Upping the ante was part of the mainstreaming of militancy programme undertaken by PDP. Push came to shove with self-styled commander Burhan Wani’s killing by security forces last year. And since then, there has been mayhem. That the stone-pelters have been funded by Pakistan is a puerile admission of a stated fact. To continue saying that Pakistan is behind the chaos after nearly 30 years of bloodletting is like making mockery of the severe losses that the security forces have taken. Of course, all this is now known and in public domain, the discourse has to go beyond this, it has to bring closure to the running sore. That the rabid Hurriyat was on the verge of declaring parts of south Kashmir as a liberated zone is worrisome. That we don’t have the political will to deal with Kashmir is a sorry and established fact. The government has the majority and it needs to push the envelope on a material transformation in Kashmir. Abrogate Article 370 and allow mobility and integration and resolve the issue once and for all. Take a meaningful decision and save lives of security forces. Kashmir has gone way beyond rhetoric like choosing between terrorism and tourism. Wahabi Salafism has polluted the Valley rapidly to create a new anti-India sentiment. To keep harping that a handful of districts and a handful of people in the Valley are running a pro-Pakistan agenda and holding the state to ransom is to continue deluding ourselves of the systemic risk to the idiom of India that exists on the ground in the Valley. Political Islam is a spanking new ideology that is riven with hate and anger.

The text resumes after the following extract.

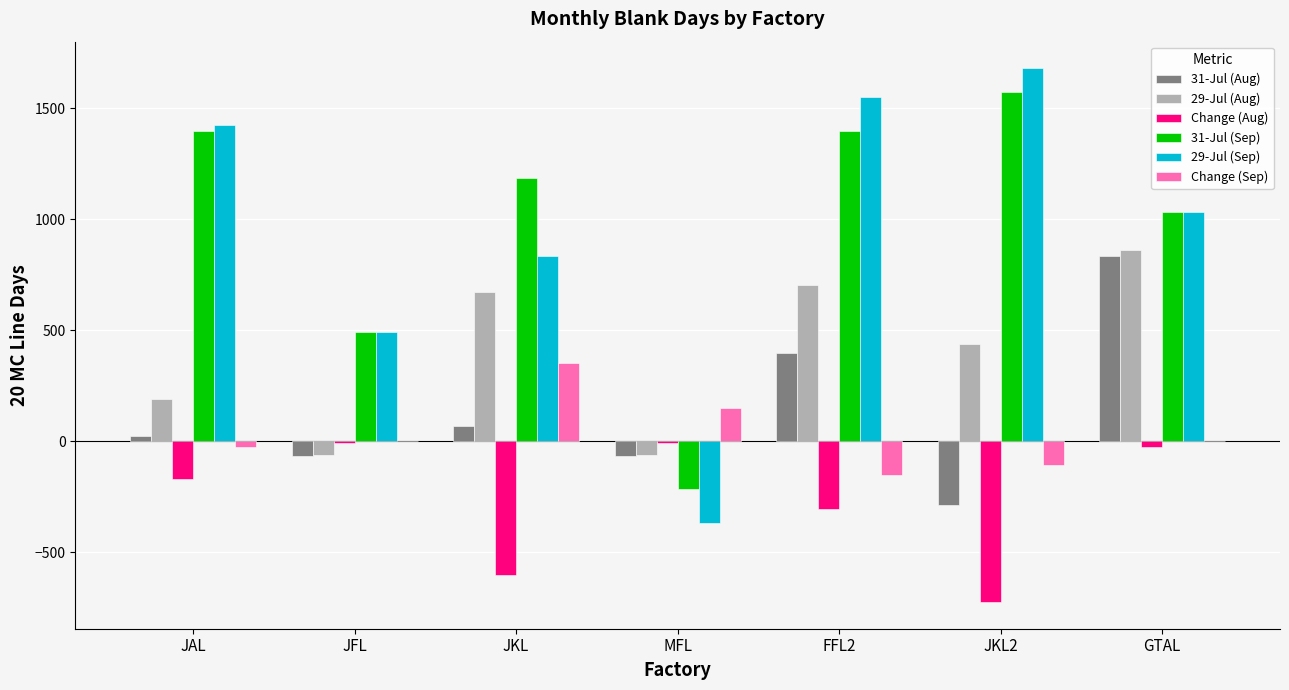

How many groups of bars are there?

7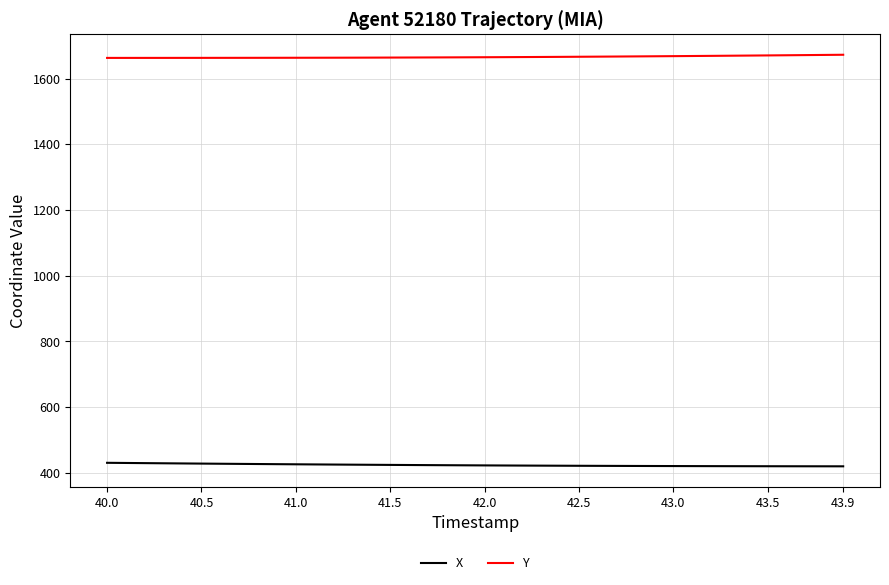

What is the maximum value for Y?

1672.9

A recent report confirms the spreading malaise and how we have been unable to cauterise these lacerations, which are much more than flesh wounds. The data, analysed by a national consortium for the study of terrorism and responses to terrorism, contracted with the US state department, reveals that India is third after Iraq and Afghanistan in terms of terror attacks. Pakistan had held the position earlier. Out of 11,072 terror attacks in 2016 worldwide, India bore the brunt of 927, 16 per cent more than 2015 (798). The number of deaths in India also rose 17 per cent from 289 in 2015 to 337 last year while the number of injured increased from 500 in 2015 to 636 last year. On the other hand, the number of terror attacks in Pakistan reduced by 27 per cent to 734 in 2016 from 1,010 in 2015. The US analysis has labelled Naxals the third most deadly terror organisation in the world after ISIS and Taliban, even ahead of Boko Haram. The CPI (Maoist) was behind 336 terror attacks last year in which 174 people were killed and 141 were injured. More than half of the terror attacks in 2016 took place in four states — J&K, Chhattisgarh, Manipur and Jharkhand. What is worse is the alienation of Muslim Kashmir and the ever-widening trust deficit with Hindu India.

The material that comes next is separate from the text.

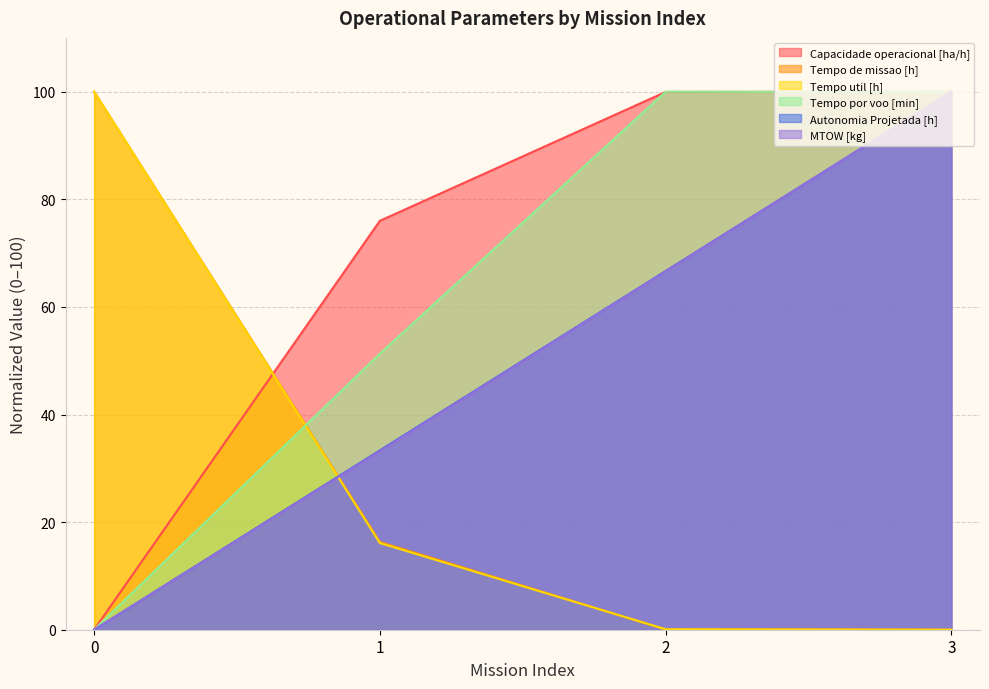

What is the average value of the Tempo por voo [min] series?

62.8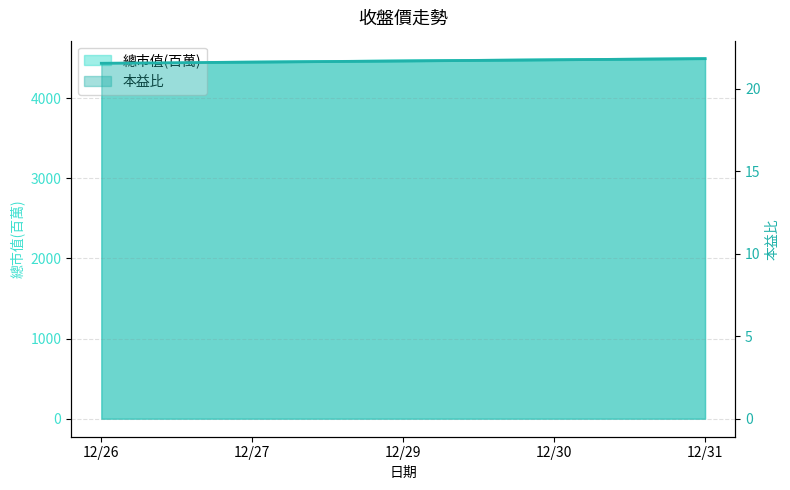

Which series has the widest spread of values?

總市值(百萬)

Waging war against the state can end only one way — a bullet-ridden body — there is no other recourse. At the same time, some sort of dialogue has to be initiated with the separatists for they control the minds and hearts of the angry youth.

Further, in spite of all the reaching out to the seven sisters in the Northeast, insurgency continues unabated particularly in Assam, Nagaland and Manipur. India has to bring its national security doctrine up to speed to deal with these combat theatres. It has to be an effective combination of iron fist and velvet glove. We seem to be out of touch with both for the security forces and military installations are in the line of fire everywhere.